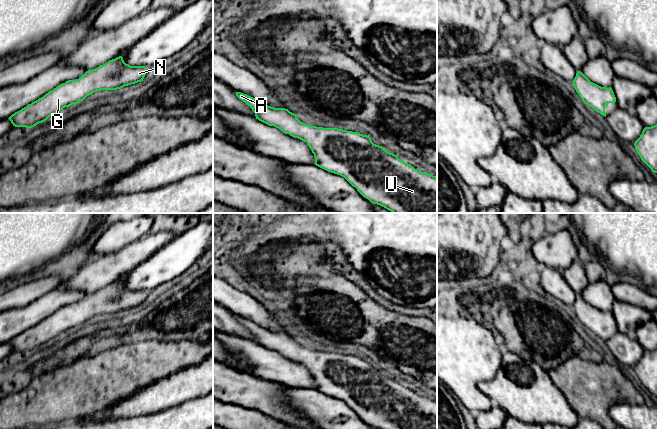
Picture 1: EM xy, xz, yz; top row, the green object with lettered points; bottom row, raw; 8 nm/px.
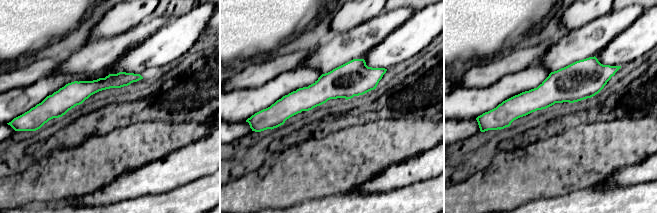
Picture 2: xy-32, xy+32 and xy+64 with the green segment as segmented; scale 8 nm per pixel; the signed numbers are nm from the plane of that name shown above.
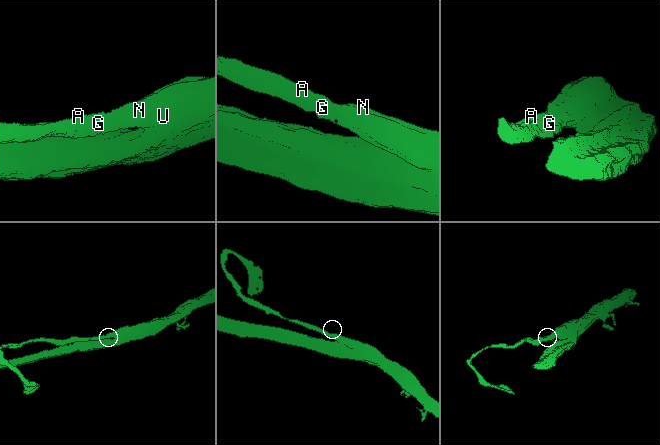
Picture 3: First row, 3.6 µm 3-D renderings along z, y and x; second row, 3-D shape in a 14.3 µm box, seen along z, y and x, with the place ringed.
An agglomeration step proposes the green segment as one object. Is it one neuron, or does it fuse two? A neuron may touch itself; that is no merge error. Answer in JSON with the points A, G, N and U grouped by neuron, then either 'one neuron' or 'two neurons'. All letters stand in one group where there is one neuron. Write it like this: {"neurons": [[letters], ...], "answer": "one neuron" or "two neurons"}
{"neurons": [["A", "G", "N", "U"]], "answer": "one neuron"}

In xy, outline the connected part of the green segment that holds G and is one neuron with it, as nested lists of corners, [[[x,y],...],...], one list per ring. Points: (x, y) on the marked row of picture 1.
[[[122,56],[86,71],[79,79],[58,85],[43,97],[12,114],[8,119],[15,127],[32,128],[65,107],[83,101],[101,90],[117,90],[143,81],[145,66],[130,66]]]

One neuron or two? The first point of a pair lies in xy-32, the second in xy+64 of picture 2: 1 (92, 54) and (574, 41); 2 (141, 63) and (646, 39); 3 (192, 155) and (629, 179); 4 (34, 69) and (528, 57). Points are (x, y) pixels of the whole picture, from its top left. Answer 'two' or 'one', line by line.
1: one
2: one
3: one
4: one

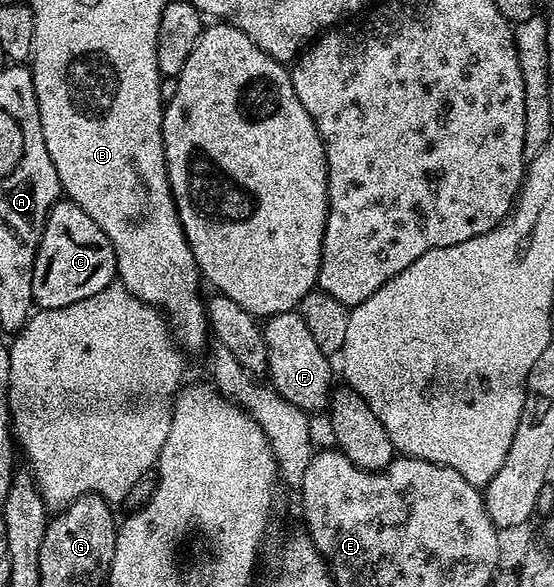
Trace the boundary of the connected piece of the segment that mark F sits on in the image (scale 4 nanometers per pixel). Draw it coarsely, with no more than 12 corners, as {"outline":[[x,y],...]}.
{"outline":[[298,311],[261,325],[268,380],[302,412],[325,409],[331,357]]}

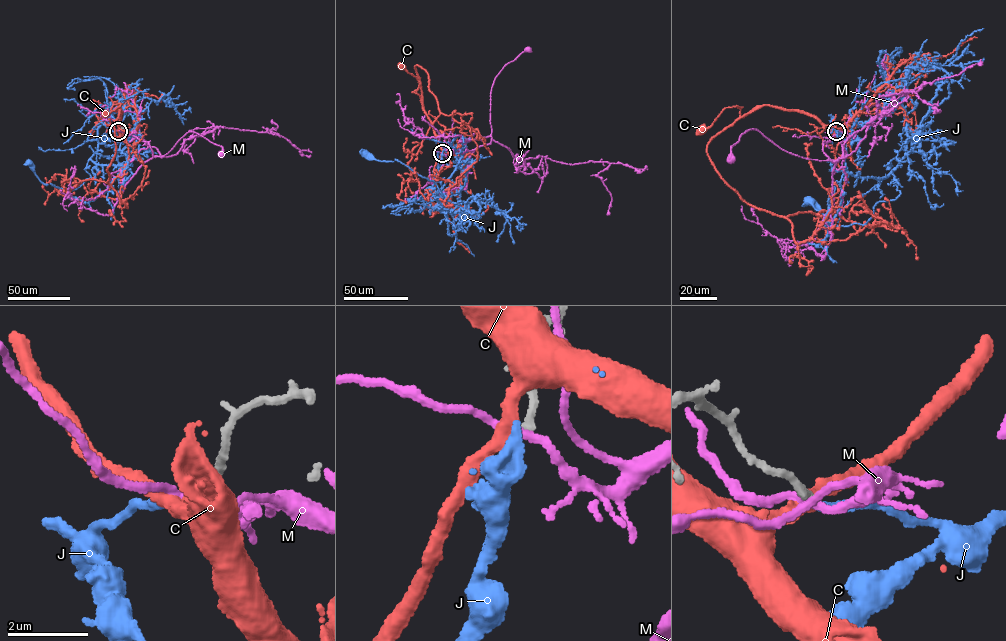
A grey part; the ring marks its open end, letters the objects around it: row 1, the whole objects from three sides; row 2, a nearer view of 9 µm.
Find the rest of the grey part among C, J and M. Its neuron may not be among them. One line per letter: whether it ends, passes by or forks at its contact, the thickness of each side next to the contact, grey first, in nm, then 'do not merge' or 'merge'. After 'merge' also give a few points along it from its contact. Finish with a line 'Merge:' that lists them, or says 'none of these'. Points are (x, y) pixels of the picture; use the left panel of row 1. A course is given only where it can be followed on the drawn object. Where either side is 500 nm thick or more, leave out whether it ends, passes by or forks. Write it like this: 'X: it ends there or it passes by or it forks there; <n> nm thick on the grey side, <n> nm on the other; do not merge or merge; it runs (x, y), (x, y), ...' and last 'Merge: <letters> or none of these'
C: it passes by; 200 nm thick on the grey side, 360 nm on the other; do not merge
J: it ends there; 200 nm thick on the grey side, 200 nm on the other; merge; it runs (118, 131), (100, 121), (98, 149), (85, 170), (91, 178), (75, 189), (43, 184), (30, 163)
M: it forks there; 220 nm thick on the grey side, 160 nm on the other; do not merge
Merge: J

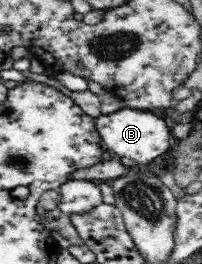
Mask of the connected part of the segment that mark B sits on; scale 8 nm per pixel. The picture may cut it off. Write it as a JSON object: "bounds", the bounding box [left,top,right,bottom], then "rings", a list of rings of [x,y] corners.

■ ■ ■ ■ ■

**WHAT IS BEING ASKED**
Output each entry verbatim; none of the pictures should be included.

**OUTPUT BELOW**
Picture 1: EM xy, xz, yz; top row, the green object with lettered points; bottom row, raw; 8 nm/px.
Picture 2: xy-32, xy+32 and xy+64 with the green segment as segmented; scale 8 nm per pixel; the signed numbers are nm from the plane of that name shown above.
Picture 3: First row, 3.6 µm 3-D renderings along z, y and x; second row, 3-D shape in a 14.3 µm box, seen along z, y and x, with the place ringed.
An agglomeration step proposes the green segment as one object. Is it one neuron, or does it fuse two? A neuron may touch itself; that is no merge error. Answer in JSON with the points A, G, N and U grouped by neuron, then either 'one neuron' or 'two neurons'. All letters stand in one group where there is one neuron. Write it like this: {"neurons": [[letters], ...], "answer": "one neuron" or "two neurons"}
{"neurons": [["A", "G", "N", "U"]], "answer": "one neuron"}

In xy, outline the connected part of the green segment that holds G and is one neuron with it, as nested lists of corners, [[[x,y],...],...], one list per ring. Points: (x, y) on the marked row of picture 1.
[[[122,56],[86,71],[79,79],[58,85],[43,97],[12,114],[8,119],[15,127],[32,128],[65,107],[83,101],[101,90],[117,90],[143,81],[145,66],[130,66]]]

One neuron or two? The first point of a pair lies in xy-32, the second in xy+64 of picture 2: 1 (92, 54) and (574, 41); 2 (141, 63) and (646, 39); 3 (192, 155) and (629, 179); 4 (34, 69) and (528, 57). Points are (x, y) pixels of the whole picture, from its top left. Answer 'two' or 'one', line by line.
1: one
2: one
3: one
4: one

Trace the boundary of the connected piece of the segment that mark F sits on in the image (scale 4 nanometers per pixel). Draw it coarsely, with no more than 12 corners, as {"outline":[[x,y],...]}.
{"outline":[[298,311],[261,325],[268,380],[302,412],[325,409],[331,357]]}

A grey part; the ring marks its open end, letters the objects around it: row 1, the whole objects from three sides; row 2, a nearer view of 9 µm.
Find the rest of the grey part among C, J and M. Its neuron may not be among them. One line per letter: whether it ends, passes by or forks at its contact, the thickness of each side next to the contact, grey first, in nm, then 'do not merge' or 'merge'. After 'merge' also give a few points along it from its contact. Finish with a line 'Merge:' that lists them, or says 'none of these'. Points are (x, y) pixels of the picture; use the left panel of row 1. A course is given only where it can be followed on the drawn object. Where either side is 500 nm thick or more, leave out whether it ends, passes by or forks. Write it like this: 'X: it ends there or it passes by or it forks there; <n> nm thick on the grey side, <n> nm on the other; do not merge or merge; it runs (x, y), (x, y), ...' and last 'Merge: <letters> or none of these'
C: it passes by; 200 nm thick on the grey side, 360 nm on the other; do not merge
J: it ends there; 200 nm thick on the grey side, 200 nm on the other; merge; it runs (118, 131), (100, 121), (98, 149), (85, 170), (91, 178), (75, 189), (43, 184), (30, 163)
M: it forks there; 220 nm thick on the grey side, 160 nm on the other; do not merge
Merge: J

Mask of the connected part of the segment that mark B sits on; scale 8 nm per pixel. The picture may cut it off. Write it as a JSON object: "bounds", the bounding box [left,top,right,bottom], then "rings", a list of rings of [x,y] corners.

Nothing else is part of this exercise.